Когда село скрылось с глаз, Ивану Акинфичу пришло на ум, что до Летявы им ни засветло, ни в сумерках не дотянуть. Однако он прогнал от себя запоздалое сожаление, прикинув, что ему и впрямь надо поторапливаться.
«Оно ведь как: кто первым обсказать поспеет, того и верх. К тому ж…», – он усмехнулся, поймав ускользнувшую было мыслишку за хвостик, и удовлетворенно кивнул сам себе. И когда стало ясно, что придется ночевать в лесу, выбрав какую-нибудь поляну, боярин этому обстоятельству ничуть не расстроился. Напротив, повеселел, окончательно утвердившись в своей задумке.
Поначалу шло как обычно: распрягли коней и десятник раскидал всех по работам. Четверых он отправил за хворостом для костра, еще двоих ломать лапник у росших поблизости елей, чтоб мягче сиделось, а ночью теплее спалось. Нашлись дела и для остальных, кроме… пленников. Их боярин трогать не позволил, даже развязывать не разрешил, буркнув, что непременно сбегут.
– Он совсем идиотом стал от полученного сотрясения своего куриного мозга? – возмутился Петр. – Может, мне ему слова Дмитрия напомнить?
– Лучше промолчим, – откликнулся Улан. – Чем меньше будем привлекать внимание этого козла, тем выгоднее для нас. Хотя как ни таись, а навряд ли поможет.
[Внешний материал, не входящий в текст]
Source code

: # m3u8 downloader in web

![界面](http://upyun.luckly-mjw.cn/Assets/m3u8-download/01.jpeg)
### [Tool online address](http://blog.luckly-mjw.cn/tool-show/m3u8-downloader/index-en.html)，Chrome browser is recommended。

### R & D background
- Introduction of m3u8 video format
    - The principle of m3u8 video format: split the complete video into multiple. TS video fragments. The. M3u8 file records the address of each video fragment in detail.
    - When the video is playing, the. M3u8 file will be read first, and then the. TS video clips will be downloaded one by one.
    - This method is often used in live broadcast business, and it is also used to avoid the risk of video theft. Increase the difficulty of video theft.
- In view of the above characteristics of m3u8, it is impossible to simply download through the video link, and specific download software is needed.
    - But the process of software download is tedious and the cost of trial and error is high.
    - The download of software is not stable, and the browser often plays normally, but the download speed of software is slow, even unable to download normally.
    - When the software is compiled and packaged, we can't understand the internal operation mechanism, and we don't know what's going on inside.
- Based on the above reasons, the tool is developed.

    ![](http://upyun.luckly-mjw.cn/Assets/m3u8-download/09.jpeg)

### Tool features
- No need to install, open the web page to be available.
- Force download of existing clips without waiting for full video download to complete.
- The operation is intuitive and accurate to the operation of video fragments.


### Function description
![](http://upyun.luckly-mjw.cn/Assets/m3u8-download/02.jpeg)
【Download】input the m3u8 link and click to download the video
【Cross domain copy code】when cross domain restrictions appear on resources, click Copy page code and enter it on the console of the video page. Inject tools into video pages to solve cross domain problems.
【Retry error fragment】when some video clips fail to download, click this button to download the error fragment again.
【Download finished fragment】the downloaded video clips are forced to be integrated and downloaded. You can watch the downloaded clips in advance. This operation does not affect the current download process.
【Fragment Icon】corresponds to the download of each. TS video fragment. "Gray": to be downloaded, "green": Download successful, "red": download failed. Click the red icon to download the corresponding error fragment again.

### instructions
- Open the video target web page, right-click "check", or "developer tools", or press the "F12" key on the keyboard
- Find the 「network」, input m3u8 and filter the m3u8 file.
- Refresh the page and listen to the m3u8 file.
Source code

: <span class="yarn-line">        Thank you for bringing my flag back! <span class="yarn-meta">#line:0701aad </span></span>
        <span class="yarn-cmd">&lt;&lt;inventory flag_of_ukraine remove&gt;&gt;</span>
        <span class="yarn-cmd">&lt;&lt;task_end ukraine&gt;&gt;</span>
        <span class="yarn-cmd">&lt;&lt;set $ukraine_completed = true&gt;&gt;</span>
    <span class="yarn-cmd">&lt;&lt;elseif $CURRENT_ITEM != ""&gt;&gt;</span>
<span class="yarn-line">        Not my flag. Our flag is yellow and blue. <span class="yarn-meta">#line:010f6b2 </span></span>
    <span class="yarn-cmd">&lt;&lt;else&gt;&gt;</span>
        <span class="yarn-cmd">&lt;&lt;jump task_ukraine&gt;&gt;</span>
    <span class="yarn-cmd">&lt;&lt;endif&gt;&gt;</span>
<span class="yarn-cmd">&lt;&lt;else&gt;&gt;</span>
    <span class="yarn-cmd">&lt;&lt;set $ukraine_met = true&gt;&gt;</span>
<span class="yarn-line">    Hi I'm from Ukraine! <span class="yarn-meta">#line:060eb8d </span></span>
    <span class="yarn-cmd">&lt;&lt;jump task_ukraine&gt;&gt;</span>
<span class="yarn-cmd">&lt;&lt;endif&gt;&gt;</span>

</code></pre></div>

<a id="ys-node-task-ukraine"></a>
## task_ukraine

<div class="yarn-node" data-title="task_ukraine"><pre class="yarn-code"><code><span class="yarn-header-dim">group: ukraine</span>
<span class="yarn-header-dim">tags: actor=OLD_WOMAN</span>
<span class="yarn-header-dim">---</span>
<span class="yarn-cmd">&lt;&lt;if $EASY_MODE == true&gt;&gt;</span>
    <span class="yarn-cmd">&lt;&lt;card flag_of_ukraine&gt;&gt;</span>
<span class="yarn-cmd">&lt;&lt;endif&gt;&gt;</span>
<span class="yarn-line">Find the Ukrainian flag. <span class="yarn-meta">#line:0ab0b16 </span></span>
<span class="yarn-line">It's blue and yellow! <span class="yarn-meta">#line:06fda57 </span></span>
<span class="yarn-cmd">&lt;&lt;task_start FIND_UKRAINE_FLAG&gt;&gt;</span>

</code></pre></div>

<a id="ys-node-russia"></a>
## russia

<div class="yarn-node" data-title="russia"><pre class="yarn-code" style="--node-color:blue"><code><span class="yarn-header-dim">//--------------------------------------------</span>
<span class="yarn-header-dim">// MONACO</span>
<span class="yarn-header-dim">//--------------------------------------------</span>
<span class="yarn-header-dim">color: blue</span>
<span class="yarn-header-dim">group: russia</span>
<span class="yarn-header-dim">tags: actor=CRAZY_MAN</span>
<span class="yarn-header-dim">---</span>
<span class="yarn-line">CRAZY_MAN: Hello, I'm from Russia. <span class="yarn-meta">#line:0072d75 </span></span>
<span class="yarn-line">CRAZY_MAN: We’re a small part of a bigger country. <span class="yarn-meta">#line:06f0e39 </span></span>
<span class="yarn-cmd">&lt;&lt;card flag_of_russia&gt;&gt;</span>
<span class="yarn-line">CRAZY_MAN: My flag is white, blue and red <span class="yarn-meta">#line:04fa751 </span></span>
– Точно, – подтвердил Петр. – Смотри, как ходит. Не иначе, гадость какую-то задумал.
– Задумал он ее еще по дороге, – поправил Улан, – а сейчас прикидывает, как половчее внедрить в жизнь.
В одном друзья ошиблись – Иван Акинфич не просто ходил по поляне, но с целью. Никому не доверяя, он утрамбовывал снег на небольшой площадке, намеченной для продолжения «божьего суда». Но чуть погодя он решил изменить первоначальный замысел. Неплохо, конечно, от души съездить наглецу по уху, еще лучше свернуть ему челюсть набок, заодно пустив обильную кровавую юшку из носа, но… Где там, в глубине души, боярин подспудно опасался, что недавняя история повторится и на утрамбованном снегу окажется вовсе не басурманин, а он сам. И он внес в свою задумку изменения. Расплывшись в добродушной улыбке, направился к саням, где лежали друзья.
– Застоялись поди, добры молодцы? – пропел он чуть хрипловатым от сдерживаемой злости голосом.
– Скорее залежались, – откликнулся Улан.
– Вот, вот, – охотно закивал головой Иван Акинфич. – И я о том. Мыслится, подразмяться вам обоим желательно. Да и дельце до вас имеется.